ЗАДАНИЕ 1 →
Ответьте по отрывку ниже:
(a) Для какого романа пишется инсценировка?
(b) Что восклицает Настасья Филипповна, когда Ганечка падает в обморок?
(c) Какое произведение первым вспоминается среди поразивших сюжетов?

СКАЗКА О ВСТРЕЧЕ ДВУХ БРАТЬЕВ 40 страница



Я никогда не думал, что так вплотную буду заниматься Достоевским (пишу инсценировку «Идиота»). Все же не могу ответить себе о моем отношении к нему – люблю, не люблю?

Основная линия обработки им человеческих характеров – это линия, проходящая по чувству самолюбия. Он не представляет себе более значительной силы в душе человека, чем самолюбие. Это личное, мучившее его качество он внес в человека вообще, да еще и в человека – героя его произведений... Нельзя себе представить, чтобы Ганечка, столь мечтающий разбогатеть, не полез в камин Настасьи Филипповны за горящими деньгами. Тем не менее он хоть и падает в обморок, но не лезет. Наличие самолюбия, более сильного, чем жажда денег, восхищает Настасью Филипповну.

Впрочем, повалить в обморок здорового и наглого мужчину, и как раз на грани исполнения мечты, – это очень хорошо, очень изобретено!

Я ждал, как будет реагировать Настасья Филипповна на это падение Ганечки, так сказать, житейски. Она восклицает:

– Девушки, дайте ему воды, спирту!

Тоже очень хорошо!

С каким недоуменным презрением отнесся бы автор к моему похваливанию! Однако в письме к княжне Оболенской (просившей у него разрешения переделать в пьесу «Преступление и наказание») он пишет в ответ на ее похвалы, что ради вот таких отзывов писатели по существу и создают свои произведения.

Н.Н. Вильям-Вильмонт говорил мне, что в эпизоде «Идиота», как свидетельствует сам автор, присутствовала также и тема Данте (хождение по кругам ужасов). Я еще ничего не читал по «Идиоту», не читал также уже имеющихся многих инсценировок – прочту потом, когда закончу инсценировку. Мне кажется, что так правильней: решить все с ходу, на свежий глаз, непосредственно, доверившись собственной фантазии.

Мне часто приходит в голову мысль о том, что неплохо было бы пересказать на особом листе – верней, листов понадобится несколько – все те сюжеты литературных произведений, которые поразили меня. Надо в конце концов это сделать! Сколько таких сюжетов? Довольно трудно ответить сразу, не приступив к самому выписыванию. Двести? Пожалуй, двести. Нет, меньше. Сто! Сразу – сто? Первым вспоминается «Принц и нищий». Нет, нет, ничто не вспоминается отдельно – врывается целый вихрь!

Некоторые эффекты в литературе подготовлены необыкновенно искусно.

В «Принце и нищем» есть линия, соединяющая юного короля в его бедствиях с некиим молодым дворянином, судьба которого схожа с судьбой короля: он тоже оказался вне права на свою собственность... Правда, король оказался вне права на престол, а дворянин всего лишь на полагающуюся ему часть земельного наследства, тем не менее их сближает один и тот же гнев против несправедливости. Молодой дворянин полюбит мальчика. Как и прочие, он считает заявление мальчика о том, что он король, проявлением безумия. Но молодой дворянин относится к ним снисходительно, делает вид, что признает мальчика и в самом деле королем. Однако в связи с тем, что молодой дворянин соглашается на признание, как ему представляется, мании мальчика, возникают для него и некоторые неудобства – так, например, король не разрешает ему вместе с собой обедать...

ПРЕДОСТАВЛЕННЫЕ ДАННЫЕ →
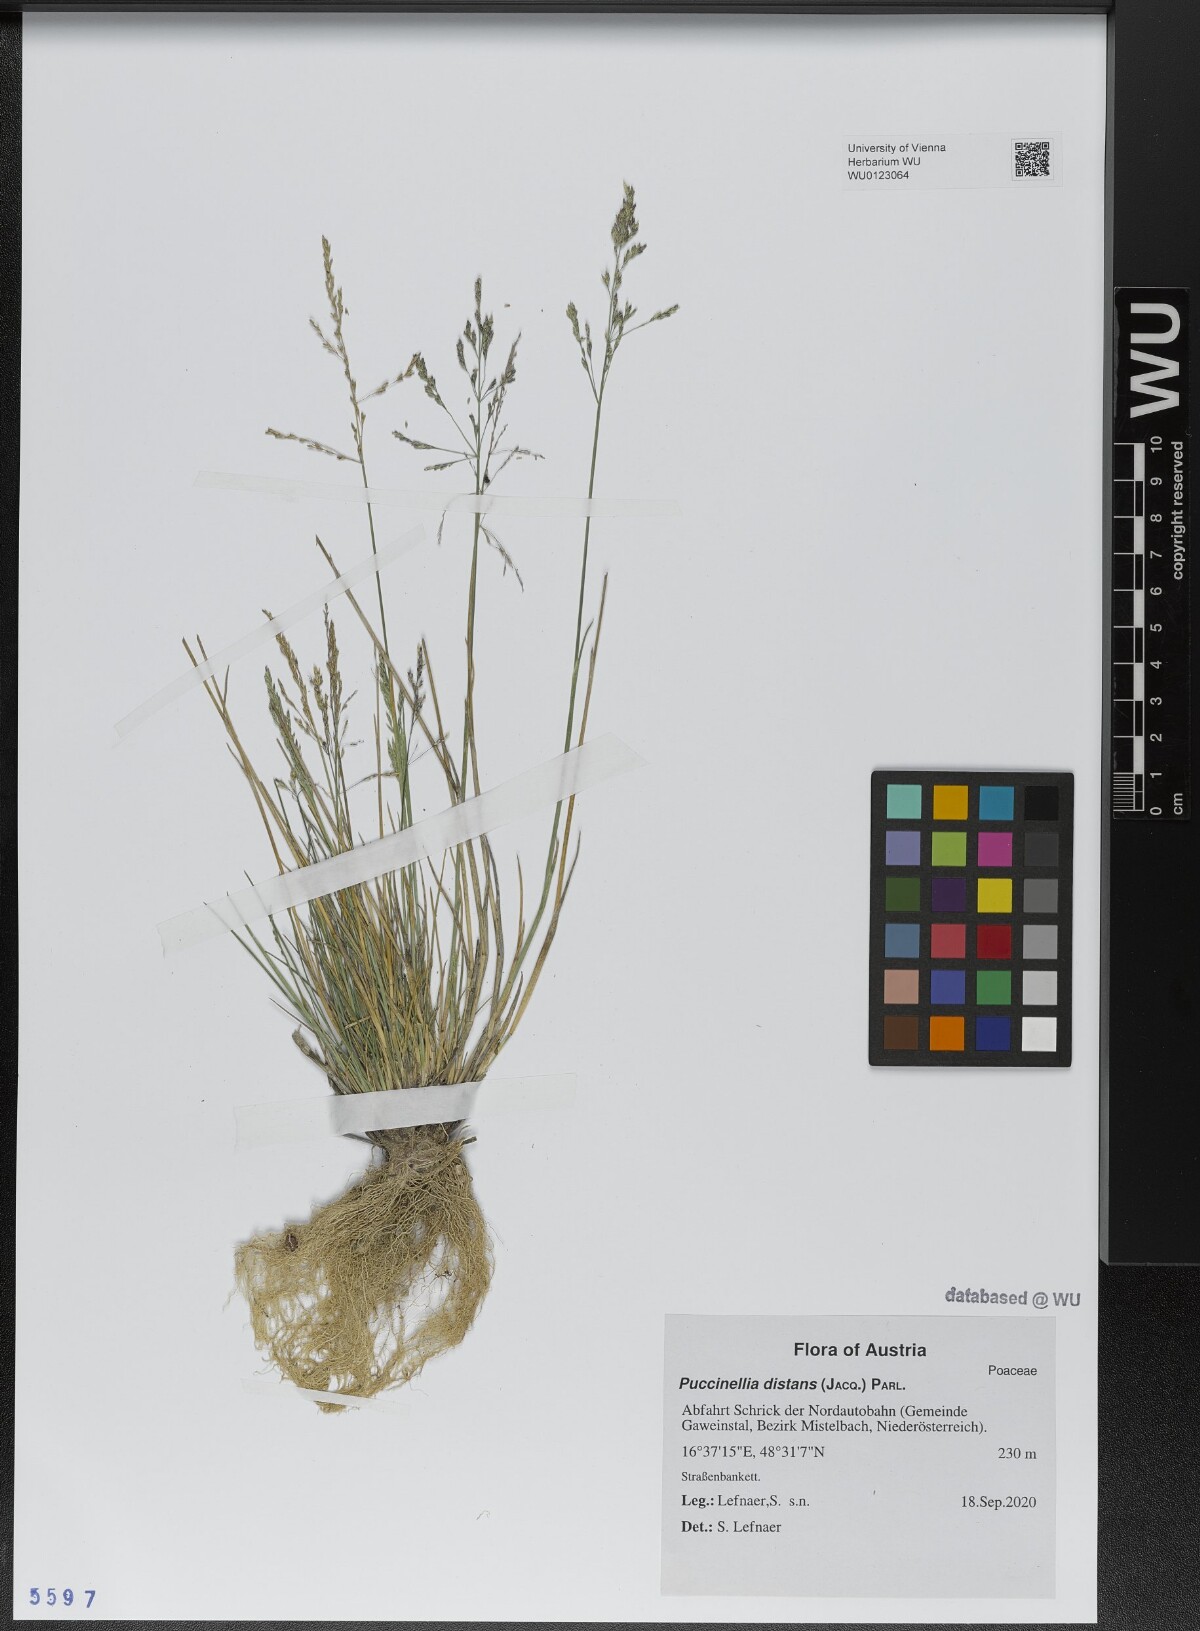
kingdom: Plantae
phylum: Tracheophyta
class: Liliopsida
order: Poales
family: Poaceae
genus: Puccinellia
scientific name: Puccinellia distans
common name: Weeping alkaligrass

ЗАДАНИЕ 2 →
Пожалуйста, дословно перепишите все строки выше с классификацией организмов, от царства до обычного названия. Картинки в ответ не включайте.

ПРАВИЛЬНЫЙ ОТВЕТ 1 →
(a) Для «Идиота».
(b) «Девушки, дайте ему воды, спирту!»
(c) «Принц и нищий».

ПРАВИЛЬНЫЙ ОТВЕТ 2 →
kingdom: Plantae
phylum: Tracheophyta
class: Liliopsida
order: Poales
family: Poaceae
genus: Puccinellia
scientific name: Puccinellia distans
common name: Weeping alkaligrass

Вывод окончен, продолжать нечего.